* **Assigned task a**
Copy out every one of the saved data entries below word for word.

Bottom line, he seems to love the ground your money walks on. 

So you either leave or you and your children continue to go without. The choice is yours, your children should always come first... you have a responsibility towards them until they are adults.


----------



## EleGirl (Dec 3, 2011)

You have a job. You do not have ownership in the trailer you live in. 

You don't have to ask him to leave. You can leave... leave him and the trailer and his family. Just pack up and go.

Do you have a relative of yours who you can move in with.. someone who you can stay with for say 6 months while you get your self to a healthier place financially and emotionally?

You are doing this to yourself. 

(YOu know this but you probably need others to confirm it to you.)


----------



## applerose (Oct 24, 2012)

EleGirl said:


> You have a job. You do not have ownership in the trailer you live in.
> 
> You don't have to ask him to leave. You can leave... leave him and the trailer and his family. Just pack up and go.
> 
> ...


Easier said than done....You're right, I DO know what I need to do...thats the problem...I can not understand why I'm having such a hard time leaving...I can not for the life of me understand why I put myself through this. I do have family that will help me...but they said they will not help if I'm going to be wishy-washy...they said I have to be 100% ready (NO GOING BACK...which I have done 4 or 5 times already) to leave him, before they will help me.


----------

* **Saved data entries**
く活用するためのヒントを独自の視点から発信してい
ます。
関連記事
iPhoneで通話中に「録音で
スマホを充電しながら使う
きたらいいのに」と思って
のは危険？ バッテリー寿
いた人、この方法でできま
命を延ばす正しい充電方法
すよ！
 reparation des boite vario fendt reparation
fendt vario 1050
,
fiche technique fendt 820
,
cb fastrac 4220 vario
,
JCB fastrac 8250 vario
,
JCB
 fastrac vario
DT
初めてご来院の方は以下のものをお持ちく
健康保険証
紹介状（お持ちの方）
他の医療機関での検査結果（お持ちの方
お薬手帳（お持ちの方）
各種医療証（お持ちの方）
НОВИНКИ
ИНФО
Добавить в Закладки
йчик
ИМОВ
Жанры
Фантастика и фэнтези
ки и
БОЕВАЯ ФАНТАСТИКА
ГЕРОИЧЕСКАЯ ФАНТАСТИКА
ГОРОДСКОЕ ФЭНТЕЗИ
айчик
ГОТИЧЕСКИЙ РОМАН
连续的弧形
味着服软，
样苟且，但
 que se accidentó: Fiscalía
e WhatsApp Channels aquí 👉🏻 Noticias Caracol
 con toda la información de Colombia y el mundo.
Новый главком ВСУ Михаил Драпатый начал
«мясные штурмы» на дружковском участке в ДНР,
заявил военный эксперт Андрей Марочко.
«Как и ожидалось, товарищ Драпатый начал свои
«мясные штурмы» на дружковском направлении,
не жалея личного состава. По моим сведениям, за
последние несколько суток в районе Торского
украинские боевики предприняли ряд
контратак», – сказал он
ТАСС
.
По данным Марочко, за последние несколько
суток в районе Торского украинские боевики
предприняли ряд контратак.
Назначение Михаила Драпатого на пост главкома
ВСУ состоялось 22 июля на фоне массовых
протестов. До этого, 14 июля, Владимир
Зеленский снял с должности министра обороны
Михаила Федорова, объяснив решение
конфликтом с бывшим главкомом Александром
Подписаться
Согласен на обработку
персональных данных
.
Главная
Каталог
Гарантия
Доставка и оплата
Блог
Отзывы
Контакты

* **Assigned task b**
Answer these questions about the forum thread above, one per line:
(i) Until when does the first post say a parent has a responsibility toward their children?
(ii) For how long does EleGirl suggest staying with a relative?
(iii) How many times does applerose say she has already gone back?

* **Exercise response a**
く活用するためのヒントを独自の視点から発信してい
ます。
関連記事
iPhoneで通話中に「録音で
スマホを充電しながら使う
きたらいいのに」と思って
のは危険？ バッテリー寿
いた人、この方法でできま
命を延ばす正しい充電方法
すよ！
 reparation des boite vario fendt reparation
fendt vario 1050
,
fiche technique fendt 820
,
cb fastrac 4220 vario
,
JCB fastrac 8250 vario
,
JCB
 fastrac vario
DT
初めてご来院の方は以下のものをお持ちく
健康保険証
紹介状（お持ちの方）
他の医療機関での検査結果（お持ちの方
お薬手帳（お持ちの方）
各種医療証（お持ちの方）
НОВИНКИ
ИНФО
Добавить в Закладки
йчик
ИМОВ
Жанры
Фантастика и фэнтези
ки и
БОЕВАЯ ФАНТАСТИКА
ГЕРОИЧЕСКАЯ ФАНТАСТИКА
ГОРОДСКОЕ ФЭНТЕЗИ
айчик
ГОТИЧЕСКИЙ РОМАН
连续的弧形
味着服软，
样苟且，但
 que se accidentó: Fiscalía
e WhatsApp Channels aquí 👉🏻 Noticias Caracol
 con toda la información de Colombia y el mundo.
Новый главком ВСУ Михаил Драпатый начал
«мясные штурмы» на дружковском участке в ДНР,
заявил военный эксперт Андрей Марочко.
«Как и ожидалось, товарищ Драпатый начал свои
«мясные штурмы» на дружковском направлении,
не жалея личного состава. По моим сведениям, за
последние несколько суток в районе Торского
украинские боевики предприняли ряд
контратак», – сказал он
ТАСС
.
По данным Марочко, за последние несколько
суток в районе Торского украинские боевики
предприняли ряд контратак.
Назначение Михаила Драпатого на пост главкома
ВСУ состоялось 22 июля на фоне массовых
протестов. До этого, 14 июля, Владимир
Зеленский снял с должности министра обороны
Михаила Федорова, объяснив решение
конфликтом с бывшим главкомом Александром
Подписаться
Согласен на обработку
персональных данных
.
Главная
Каталог
Гарантия
Доставка и оплата
Блог
Отзывы
Контакты

* **Exercise response b**
(i) Until they are adults.
(ii) For about 6 months.
(iii) 4 or 5 times.